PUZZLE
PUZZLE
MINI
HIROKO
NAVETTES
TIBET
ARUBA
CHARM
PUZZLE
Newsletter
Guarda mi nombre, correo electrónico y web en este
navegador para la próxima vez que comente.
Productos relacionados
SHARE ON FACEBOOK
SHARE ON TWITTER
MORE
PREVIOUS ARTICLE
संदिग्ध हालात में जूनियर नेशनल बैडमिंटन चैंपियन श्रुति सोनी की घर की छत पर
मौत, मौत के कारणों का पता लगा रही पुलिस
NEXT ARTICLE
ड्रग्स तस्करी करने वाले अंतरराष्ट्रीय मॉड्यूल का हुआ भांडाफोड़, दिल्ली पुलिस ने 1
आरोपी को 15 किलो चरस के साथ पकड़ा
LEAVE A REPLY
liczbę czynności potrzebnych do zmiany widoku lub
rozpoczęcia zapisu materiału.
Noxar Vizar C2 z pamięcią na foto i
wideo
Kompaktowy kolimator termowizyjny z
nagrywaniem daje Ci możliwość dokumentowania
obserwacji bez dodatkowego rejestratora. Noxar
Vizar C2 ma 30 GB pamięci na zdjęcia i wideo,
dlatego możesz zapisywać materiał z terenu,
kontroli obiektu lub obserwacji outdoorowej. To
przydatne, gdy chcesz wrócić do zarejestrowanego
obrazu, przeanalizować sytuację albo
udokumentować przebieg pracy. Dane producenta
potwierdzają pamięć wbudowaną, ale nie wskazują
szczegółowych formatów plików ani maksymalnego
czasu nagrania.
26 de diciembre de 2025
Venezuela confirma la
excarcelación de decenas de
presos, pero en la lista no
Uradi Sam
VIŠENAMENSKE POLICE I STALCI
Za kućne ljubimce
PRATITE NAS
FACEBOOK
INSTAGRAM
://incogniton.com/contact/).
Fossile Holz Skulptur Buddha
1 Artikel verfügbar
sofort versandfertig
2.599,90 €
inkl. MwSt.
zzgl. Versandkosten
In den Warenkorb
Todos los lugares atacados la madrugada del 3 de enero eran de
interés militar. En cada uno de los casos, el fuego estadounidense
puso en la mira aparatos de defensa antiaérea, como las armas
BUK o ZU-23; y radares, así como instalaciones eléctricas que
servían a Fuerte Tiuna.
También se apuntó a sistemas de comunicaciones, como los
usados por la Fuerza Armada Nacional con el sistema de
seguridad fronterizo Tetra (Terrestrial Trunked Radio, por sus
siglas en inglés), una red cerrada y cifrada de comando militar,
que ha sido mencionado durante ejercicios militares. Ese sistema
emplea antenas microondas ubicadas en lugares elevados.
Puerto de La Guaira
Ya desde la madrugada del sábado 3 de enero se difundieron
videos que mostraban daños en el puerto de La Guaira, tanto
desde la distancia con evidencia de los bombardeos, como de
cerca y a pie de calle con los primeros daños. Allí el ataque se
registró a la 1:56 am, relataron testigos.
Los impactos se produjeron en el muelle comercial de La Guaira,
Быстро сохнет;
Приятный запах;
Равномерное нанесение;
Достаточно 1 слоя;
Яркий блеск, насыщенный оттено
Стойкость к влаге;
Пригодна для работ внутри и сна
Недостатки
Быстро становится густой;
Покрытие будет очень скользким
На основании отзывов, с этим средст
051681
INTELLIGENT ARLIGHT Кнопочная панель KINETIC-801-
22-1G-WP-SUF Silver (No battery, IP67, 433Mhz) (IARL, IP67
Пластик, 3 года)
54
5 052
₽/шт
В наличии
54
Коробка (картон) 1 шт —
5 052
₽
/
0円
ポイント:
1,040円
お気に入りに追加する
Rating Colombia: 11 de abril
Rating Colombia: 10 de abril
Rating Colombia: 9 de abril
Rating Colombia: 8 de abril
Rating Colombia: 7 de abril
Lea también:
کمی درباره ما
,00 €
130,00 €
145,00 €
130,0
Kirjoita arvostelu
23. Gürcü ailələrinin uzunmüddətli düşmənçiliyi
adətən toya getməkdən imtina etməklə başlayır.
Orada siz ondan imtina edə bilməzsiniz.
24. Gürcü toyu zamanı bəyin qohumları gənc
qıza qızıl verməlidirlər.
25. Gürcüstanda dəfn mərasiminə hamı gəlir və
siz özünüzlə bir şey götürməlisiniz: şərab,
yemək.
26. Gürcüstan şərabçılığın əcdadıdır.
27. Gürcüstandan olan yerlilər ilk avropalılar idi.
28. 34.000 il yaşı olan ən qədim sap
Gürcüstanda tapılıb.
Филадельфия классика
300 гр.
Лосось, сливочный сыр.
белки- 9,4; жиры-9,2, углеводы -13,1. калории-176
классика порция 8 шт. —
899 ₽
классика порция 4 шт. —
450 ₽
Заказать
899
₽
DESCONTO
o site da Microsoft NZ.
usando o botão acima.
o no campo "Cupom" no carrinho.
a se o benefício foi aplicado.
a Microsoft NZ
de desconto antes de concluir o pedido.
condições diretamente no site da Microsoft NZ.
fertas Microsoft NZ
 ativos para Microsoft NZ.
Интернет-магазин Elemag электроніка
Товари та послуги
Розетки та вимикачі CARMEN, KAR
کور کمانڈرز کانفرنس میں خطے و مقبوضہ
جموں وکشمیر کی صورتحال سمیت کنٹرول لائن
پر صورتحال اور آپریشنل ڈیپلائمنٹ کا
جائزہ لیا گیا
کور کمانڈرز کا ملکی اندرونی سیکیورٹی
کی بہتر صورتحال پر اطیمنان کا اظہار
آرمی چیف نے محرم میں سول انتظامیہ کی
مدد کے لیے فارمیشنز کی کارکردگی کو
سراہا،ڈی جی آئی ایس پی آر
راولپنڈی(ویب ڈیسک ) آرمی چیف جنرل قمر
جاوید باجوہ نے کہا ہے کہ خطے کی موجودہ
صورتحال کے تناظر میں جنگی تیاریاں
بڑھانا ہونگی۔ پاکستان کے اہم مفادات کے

## EXERCISE AIM:
For each entry above, please make an exact copy.

## YOUR RESPONSE:
PUZZLE
PUZZLE
MINI
HIROKO
NAVETTES
TIBET
ARUBA
CHARM
PUZZLE
Newsletter
Guarda mi nombre, correo electrónico y web en este
navegador para la próxima vez que comente.
Productos relacionados
SHARE ON FACEBOOK
SHARE ON TWITTER
MORE
PREVIOUS ARTICLE
संदिग्ध हालात में जूनियर नेशनल बैडमिंटन चैंपियन श्रुति सोनी की घर की छत पर
मौत, मौत के कारणों का पता लगा रही पुलिस
NEXT ARTICLE
ड्रग्स तस्करी करने वाले अंतरराष्ट्रीय मॉड्यूल का हुआ भांडाफोड़, दिल्ली पुलिस ने 1
आरोपी को 15 किलो चरस के साथ पकड़ा
LEAVE A REPLY
liczbę czynności potrzebnych do zmiany widoku lub
rozpoczęcia zapisu materiału.
Noxar Vizar C2 z pamięcią na foto i
wideo
Kompaktowy kolimator termowizyjny z
nagrywaniem daje Ci możliwość dokumentowania
obserwacji bez dodatkowego rejestratora. Noxar
Vizar C2 ma 30 GB pamięci na zdjęcia i wideo,
dlatego możesz zapisywać materiał z terenu,
kontroli obiektu lub obserwacji outdoorowej. To
przydatne, gdy chcesz wrócić do zarejestrowanego
obrazu, przeanalizować sytuację albo
udokumentować przebieg pracy. Dane producenta
potwierdzają pamięć wbudowaną, ale nie wskazują
szczegółowych formatów plików ani maksymalnego
czasu nagrania.
26 de diciembre de 2025
Venezuela confirma la
excarcelación de decenas de
presos, pero en la lista no
Uradi Sam
VIŠENAMENSKE POLICE I STALCI
Za kućne ljubimce
PRATITE NAS
FACEBOOK
INSTAGRAM
://incogniton.com/contact/).
Fossile Holz Skulptur Buddha
1 Artikel verfügbar
sofort versandfertig
2.599,90 €
inkl. MwSt.
zzgl. Versandkosten
In den Warenkorb
Todos los lugares atacados la madrugada del 3 de enero eran de
interés militar. En cada uno de los casos, el fuego estadounidense
puso en la mira aparatos de defensa antiaérea, como las armas
BUK o ZU-23; y radares, así como instalaciones eléctricas que
servían a Fuerte Tiuna.
También se apuntó a sistemas de comunicaciones, como los
usados por la Fuerza Armada Nacional con el sistema de
seguridad fronterizo Tetra (Terrestrial Trunked Radio, por sus
siglas en inglés), una red cerrada y cifrada de comando militar,
que ha sido mencionado durante ejercicios militares. Ese sistema
emplea antenas microondas ubicadas en lugares elevados.
Puerto de La Guaira
Ya desde la madrugada del sábado 3 de enero se difundieron
videos que mostraban daños en el puerto de La Guaira, tanto
desde la distancia con evidencia de los bombardeos, como de
cerca y a pie de calle con los primeros daños. Allí el ataque se
registró a la 1:56 am, relataron testigos.
Los impactos se produjeron en el muelle comercial de La Guaira,
Быстро сохнет;
Приятный запах;
Равномерное нанесение;
Достаточно 1 слоя;
Яркий блеск, насыщенный оттено
Стойкость к влаге;
Пригодна для работ внутри и сна
Недостатки
Быстро становится густой;
Покрытие будет очень скользким
На основании отзывов, с этим средст
051681
INTELLIGENT ARLIGHT Кнопочная панель KINETIC-801-
22-1G-WP-SUF Silver (No battery, IP67, 433Mhz) (IARL, IP67
Пластик, 3 года)
54
5 052
₽/шт
В наличии
54
Коробка (картон) 1 шт —
5 052
₽
/
0円
ポイント:
1,040円
お気に入りに追加する
Rating Colombia: 11 de abril
Rating Colombia: 10 de abril
Rating Colombia: 9 de abril
Rating Colombia: 8 de abril
Rating Colombia: 7 de abril
Lea también:
کمی درباره ما
,00 €
130,00 €
145,00 €
130,0
Kirjoita arvostelu
23. Gürcü ailələrinin uzunmüddətli düşmənçiliyi
adətən toya getməkdən imtina etməklə başlayır.
Orada siz ondan imtina edə bilməzsiniz.
24. Gürcü toyu zamanı bəyin qohumları gənc
qıza qızıl verməlidirlər.
25. Gürcüstanda dəfn mərasiminə hamı gəlir və
siz özünüzlə bir şey götürməlisiniz: şərab,
yemək.
26. Gürcüstan şərabçılığın əcdadıdır.
27. Gürcüstandan olan yerlilər ilk avropalılar idi.
28. 34.000 il yaşı olan ən qədim sap
Gürcüstanda tapılıb.
Филадельфия классика
300 гр.
Лосось, сливочный сыр.
белки- 9,4; жиры-9,2, углеводы -13,1. калории-176
классика порция 8 шт. —
899 ₽
классика порция 4 шт. —
450 ₽
Заказать
899
₽
DESCONTO
o site da Microsoft NZ.
usando o botão acima.
o no campo "Cupom" no carrinho.
a se o benefício foi aplicado.
a Microsoft NZ
de desconto antes de concluir o pedido.
condições diretamente no site da Microsoft NZ.
fertas Microsoft NZ
 ativos para Microsoft NZ.
Интернет-магазин Elemag электроніка
Товари та послуги
Розетки та вимикачі CARMEN, KAR
کور کمانڈرز کانفرنس میں خطے و مقبوضہ
جموں وکشمیر کی صورتحال سمیت کنٹرول لائن
پر صورتحال اور آپریشنل ڈیپلائمنٹ کا
جائزہ لیا گیا
کور کمانڈرز کا ملکی اندرونی سیکیورٹی
کی بہتر صورتحال پر اطیمنان کا اظہار
آرمی چیف نے محرم میں سول انتظامیہ کی
مدد کے لیے فارمیشنز کی کارکردگی کو
سراہا،ڈی جی آئی ایس پی آر
راولپنڈی(ویب ڈیسک ) آرمی چیف جنرل قمر
جاوید باجوہ نے کہا ہے کہ خطے کی موجودہ
صورتحال کے تناظر میں جنگی تیاریاں
بڑھانا ہونگی۔ پاکستان کے اہم مفادات کے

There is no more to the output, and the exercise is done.